Every city has its own aura, an intangible atmosphere that seems to pervade the fabric of the buildings and streets. Take the frenetic chaos of Naples, for example, which is sensed before ever setting foot in the Spanish Quarter. Arriving at the airport or train station, even the unsuspecting visitor will perceive that their experience is going to be markedly different from a visit to, say, Pisa or Turin. Bologna, by contrast, is the life of the mind made manifest. For the first five hundred years of its existence, the city’s university, the earliest in Europe, had no fixed location. The university was the city and lectures could take place anywhere from a monastic institution to a public building, or even in the open air.
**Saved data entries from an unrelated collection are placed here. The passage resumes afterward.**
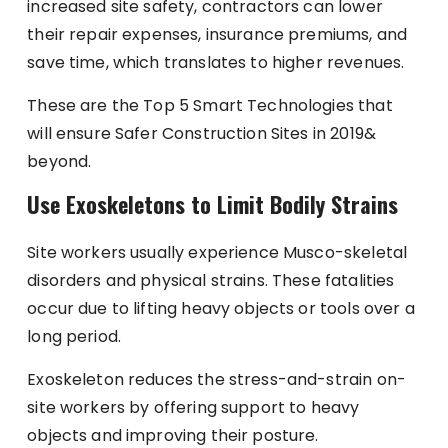
increased site safety, contractors can lower
their repair expenses, insurance premiums, and
save time, which translates to higher revenues.
These are the Top 5 Smart Technologies that
will ensure Safer Construction Sites in 2019&
beyond.
Use Exoskeletons to Limit Bodily Strains
Site workers usually experience Musco-skeletal
disorders and physical strains. These fatalities
occur due to lifting heavy objects or tools over a
long period.
Exoskeleton reduces the stress-and-strain on-
site workers by offering support to heavy
objects and improving their posture.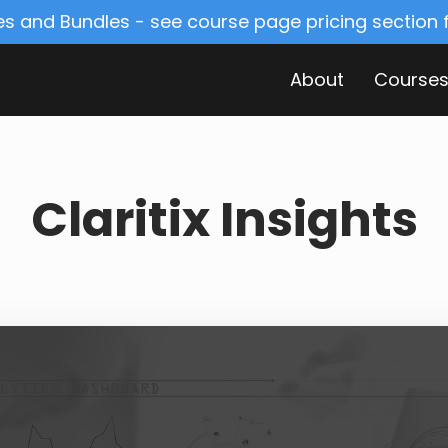
s and Bundles - see course page pricing section
About
Course
Claritix Insights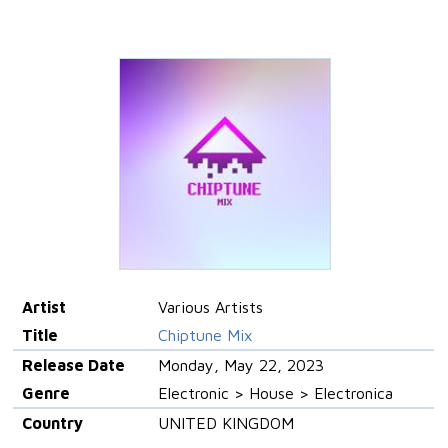
Artist
Various Artists
Title
Chiptune Mix
Release Date
Monday, May 22, 2023
Genre
Electronic > House > Electronica
Country
UNITED KINGDOM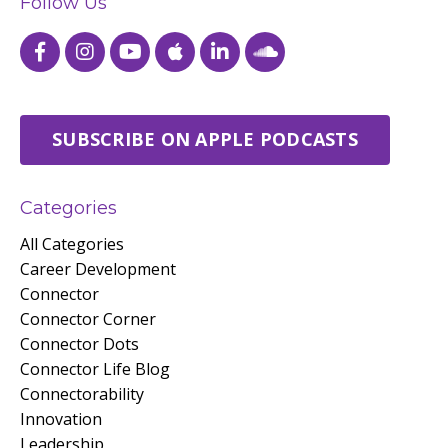
Follow Us
SUBSCRIBE ON APPLE PODCASTS
Categories
All Categories
Career Development
Connector
Connector Corner
Connector Dots
Connector Life Blog
Connectorability
Innovation
Leadership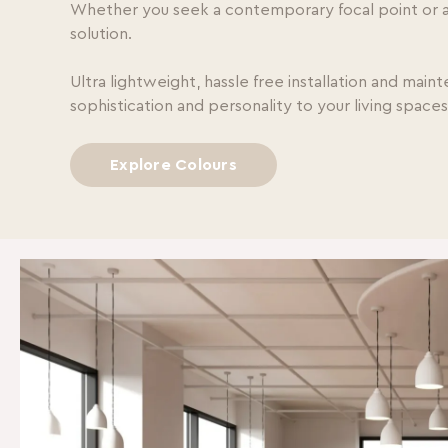
Whether you seek a contemporary focal point or a t
solution.
Ultra lightweight, hassle free installation and main
sophistication and personality to your living space
Explore Colours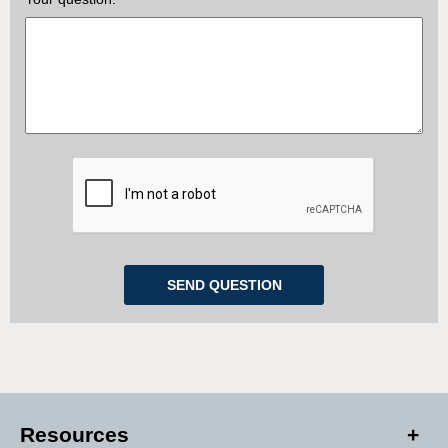
Resources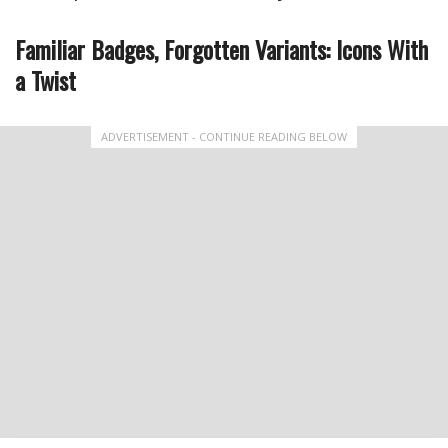
Familiar Badges, Forgotten Variants: Icons With
a Twist
ADVERTISEMENT - CONTINUE READING BELOW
Bologna’s position on the fertile southernmost margin of the River Po’s extensive plain has, along with the economic driver of academic innovation, favoured its development. Tortellini, mortadella and salami were produced with as much frequency as lawyers, scientists and writers. This fuel for the body and mind continues to draw visitors as it once did at the end of the 18th and beginning of the 19th centuries. The entire Romanticism movement, with its attendant poets and painters, is intrinsically linked to Italy, although places such as Venice, Milan and Florence more readily spring to mind than Emilia-Romagna’s capital. However, behind Bologna’s elegant facades hide many colourful tales of those who sought inspiration and experience from Italy’s queen of academia.
Not far from Piazza Nettuno, with its extravagant fountain of Neptune, complete with trident and skirt of water-spouting nereids, is Via Ugo Bassi. This thoroughfare cuts through the heart of the mediaeval city and is lined with the usual commercial outlets and banks. Number 7 is the home of Coccinelle, a purveyor of elegant handbags. The building above, reaching five storeys, is a rather unprepossessing mirror image of its neighbours, smart but unadorned. Closer inspection reveals two plaques, one incised in stone and the other bronze. The Italian script on the larger of the two plaques recalls the stay of Lord Byron in 1819, in what was then the Albergo del Pellegrino. Fulvio Cantoni’s 1926 monograph on Byron’s stay shows that apart from the remodelling of the shop, the building remains little changed from its time as a hotel.
Byron came to the city in pursuit of Teresa Guiccioli, his married mistress. The propriety of staying in a hotel whilst he cuckolded Count Guiccioli was soon forgotten as he spent much time at the palazzo then owned by the Count. Palazzo Savioli, as it is now known, is at the end of a long stretch of porticoed pavement in Via Galliera. These arched porticoes are the most elegant and prolific feature of Bologna’s street architecture and further proof of the city’s wealth, although John Polidori, Byron’s erstwhile medic, was surprised, when he visited three years prior to his lordship, to see the arches adorned with ‘For Sale’ signs. The disfiguring feature today is sadly the indifference of graffiti, although where else but Bologna would you find, alongside the usual tags, quotes from the ancients in Latin.